■ Exercise instructions ■
Your task is to print each entry exactly as written.

Data listing section start

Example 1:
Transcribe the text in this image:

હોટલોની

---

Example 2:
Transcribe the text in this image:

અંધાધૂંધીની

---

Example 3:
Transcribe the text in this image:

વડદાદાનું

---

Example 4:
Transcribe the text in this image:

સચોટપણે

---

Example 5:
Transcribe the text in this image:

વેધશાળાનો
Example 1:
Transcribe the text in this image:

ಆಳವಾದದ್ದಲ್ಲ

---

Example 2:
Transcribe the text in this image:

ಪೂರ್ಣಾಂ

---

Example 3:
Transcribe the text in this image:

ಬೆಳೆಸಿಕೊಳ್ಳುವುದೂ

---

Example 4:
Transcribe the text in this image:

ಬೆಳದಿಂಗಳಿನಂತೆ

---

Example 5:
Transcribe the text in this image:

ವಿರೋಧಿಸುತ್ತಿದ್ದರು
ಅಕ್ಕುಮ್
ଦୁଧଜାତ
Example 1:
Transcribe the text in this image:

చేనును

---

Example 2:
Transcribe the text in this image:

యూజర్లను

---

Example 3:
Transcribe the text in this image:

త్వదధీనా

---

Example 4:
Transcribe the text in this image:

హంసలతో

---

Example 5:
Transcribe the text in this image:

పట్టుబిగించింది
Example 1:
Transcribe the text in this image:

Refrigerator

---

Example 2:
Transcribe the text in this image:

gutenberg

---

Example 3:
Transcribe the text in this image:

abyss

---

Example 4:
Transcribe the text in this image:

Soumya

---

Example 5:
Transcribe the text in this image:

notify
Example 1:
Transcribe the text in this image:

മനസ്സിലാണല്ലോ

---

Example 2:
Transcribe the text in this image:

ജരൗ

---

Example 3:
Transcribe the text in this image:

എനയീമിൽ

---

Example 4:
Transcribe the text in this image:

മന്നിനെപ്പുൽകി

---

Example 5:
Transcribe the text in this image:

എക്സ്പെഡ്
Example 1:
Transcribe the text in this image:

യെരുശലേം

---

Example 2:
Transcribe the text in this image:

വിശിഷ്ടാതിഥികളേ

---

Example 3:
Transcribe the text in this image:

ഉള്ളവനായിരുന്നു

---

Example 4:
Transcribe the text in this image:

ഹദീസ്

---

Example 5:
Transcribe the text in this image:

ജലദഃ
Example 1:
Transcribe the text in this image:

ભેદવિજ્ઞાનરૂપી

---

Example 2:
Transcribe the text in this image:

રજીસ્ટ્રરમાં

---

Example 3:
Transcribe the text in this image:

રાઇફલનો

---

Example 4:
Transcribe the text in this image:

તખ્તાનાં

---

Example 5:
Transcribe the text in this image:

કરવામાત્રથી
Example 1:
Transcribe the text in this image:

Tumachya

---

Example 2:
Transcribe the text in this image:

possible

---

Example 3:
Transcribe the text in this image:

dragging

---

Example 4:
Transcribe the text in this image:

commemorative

Data listing section end

■ Result ■
Example 1:
Transcribe the text in this image:

હોટલોની

---

Example 2:
Transcribe the text in this image:

અંધાધૂંધીની

---

Example 3:
Transcribe the text in this image:

વડદાદાનું

---

Example 4:
Transcribe the text in this image:

સચોટપણે

---

Example 5:
Transcribe the text in this image:

વેધશાળાનો
Example 1:
Transcribe the text in this image:

ಆಳವಾದದ್ದಲ್ಲ

---

Example 2:
Transcribe the text in this image:

ಪೂರ್ಣಾಂ

---

Example 3:
Transcribe the text in this image:

ಬೆಳೆಸಿಕೊಳ್ಳುವುದೂ

---

Example 4:
Transcribe the text in this image:

ಬೆಳದಿಂಗಳಿನಂತೆ

---

Example 5:
Transcribe the text in this image:

ವಿರೋಧಿಸುತ್ತಿದ್ದರು
ಅಕ್ಕುಮ್
ଦୁଧଜାତ
Example 1:
Transcribe the text in this image:

చేనును

---

Example 2:
Transcribe the text in this image:

యూజర్లను

---

Example 3:
Transcribe the text in this image:

త్వదధీనా

---

Example 4:
Transcribe the text in this image:

హంసలతో

---

Example 5:
Transcribe the text in this image:

పట్టుబిగించింది
Example 1:
Transcribe the text in this image:

Refrigerator

---

Example 2:
Transcribe the text in this image:

gutenberg

---

Example 3:
Transcribe the text in this image:

abyss

---

Example 4:
Transcribe the text in this image:

Soumya

---

Example 5:
Transcribe the text in this image:

notify
Example 1:
Transcribe the text in this image:

മനസ്സിലാണല്ലോ

---

Example 2:
Transcribe the text in this image:

ജരൗ

---

Example 3:
Transcribe the text in this image:

എനയീമിൽ

---

Example 4:
Transcribe the text in this image:

മന്നിനെപ്പുൽകി

---

Example 5:
Transcribe the text in this image:

എക്സ്പെഡ്
Example 1:
Transcribe the text in this image:

യെരുശലേം

---

Example 2:
Transcribe the text in this image:

വിശിഷ്ടാതിഥികളേ

---

Example 3:
Transcribe the text in this image:

ഉള്ളവനായിരുന്നു

---

Example 4:
Transcribe the text in this image:

ഹദീസ്

---

Example 5:
Transcribe the text in this image:

ജലദഃ
Example 1:
Transcribe the text in this image:

ભેદવિજ્ઞાનરૂપી

---

Example 2:
Transcribe the text in this image:

રજીસ્ટ્રરમાં

---

Example 3:
Transcribe the text in this image:

રાઇફલનો

---

Example 4:
Transcribe the text in this image:

તખ્તાનાં

---

Example 5:
Transcribe the text in this image:

કરવામાત્રથી
Example 1:
Transcribe the text in this image:

Tumachya

---

Example 2:
Transcribe the text in this image:

possible

---

Example 3:
Transcribe the text in this image:

dragging

---

Example 4:
Transcribe the text in this image:

commemorative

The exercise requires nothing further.